Life,  Writing

Growth Isn’t Always Easy

I, like most people, went through several growth spurts during middle school.  For most of my life I’ve been taller than the majority of kids my age, so these spurts were unwelcome.  I was more mature than many my age, too, which wasn’t always the most fun (though now I see it as a huge blessing).

I got braces smack dab in the middle of sixth grade, leaving me to be one of the only middle schoolers with metal wires stuck to my teeth and an adjuster situated in the roof of my mouth that was cranked with a key.

Growth spurts are not always fun when they occur in one’s formative years.  They make for awkward conversations, awkward feelings, and awkward appearances.  I am coming to learn, though, that growth spurts continue long after one has actually stopped growing.

Life has a way of stretching a person out.  We are all constantly being molded to fit the shape of the place we are in.  This is a type of growth, a type of re-shaping.  It is a harsh and soft process all at once.

Growth, if we are all being honest, is painful.  Even the physical type of growth can be – I distinctly remember my mother telling me that the occasional aches and pains I experienced in my limbs were growing pains.  Despite the pain that sometimes comes from growth, it is a beautiful thing.

As I have come to very recently recognize, I have been in a phase of growth for the past couple of years.  Looking back on where I was last year is startling.  There has been growth since then – it hurt at times and made me cry at others, but it was still growth.

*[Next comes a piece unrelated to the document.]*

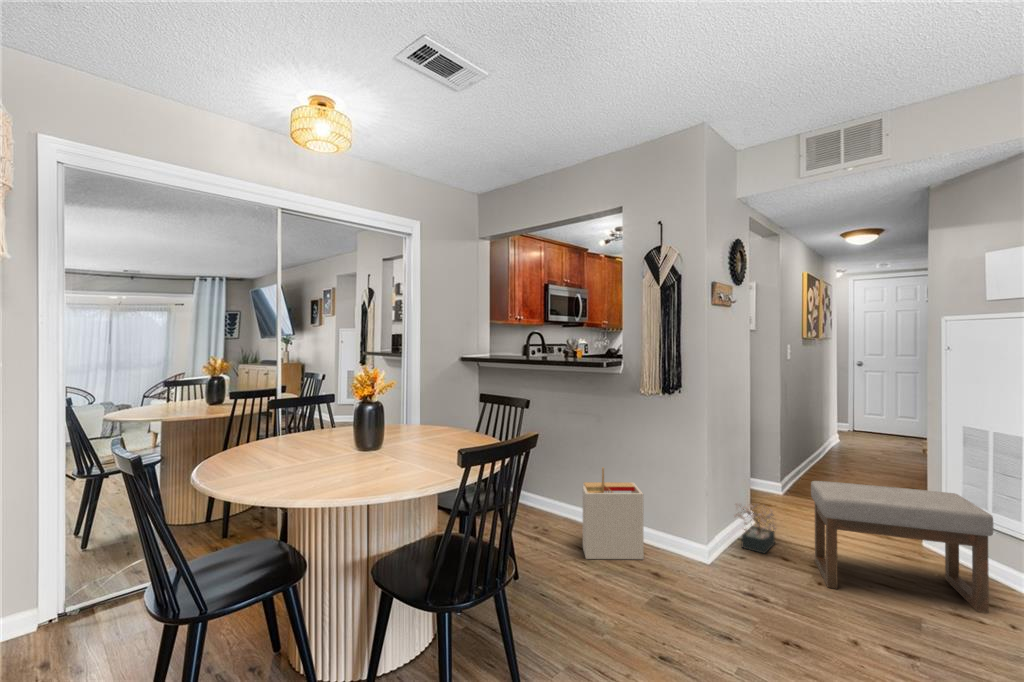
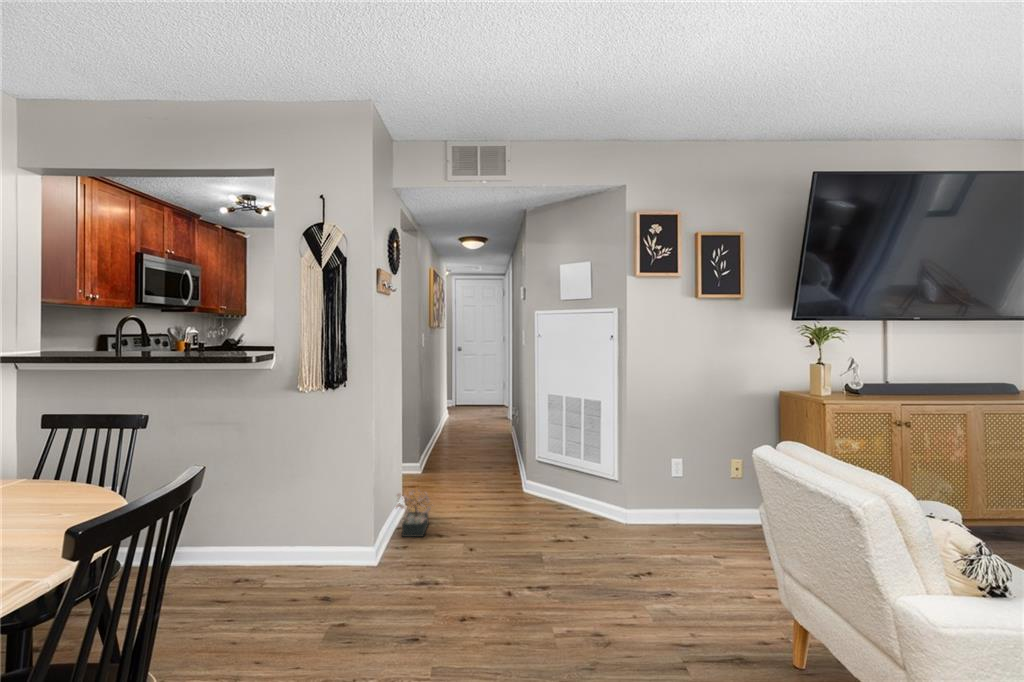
storage bin: present [582,467,644,559] -> none [222,487,306,609]
ottoman: present [811,481,993,613] -> none [460,449,580,552]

Sometimes the only way to become a better person is to run through the fire, or slog through the mud, if I’m going to be more accurate.  I think the worst part about periods of growth is that I can tell when I am in one, mainly because it hurts in new and unexpected ways than ever before, but I cannot see the end goal.  I can’t see the person I will be in a week, in a month, in a year, I just know that person will be different than the person currently making her way through the swampland.

I find in these moments I must look to the good that I know will come of this, even though I don’t know when.  I can only grasp at what the future might bring – the brilliant dawn at the end of a dark night that I know will eventually come.  I must grasp on to hope for better times yet to come, for a better me that is yet to come.  I know one day I will be that person reflecting back on life and recognizing the beauty that came from this present pain.

And I can only hope that person will be a better one.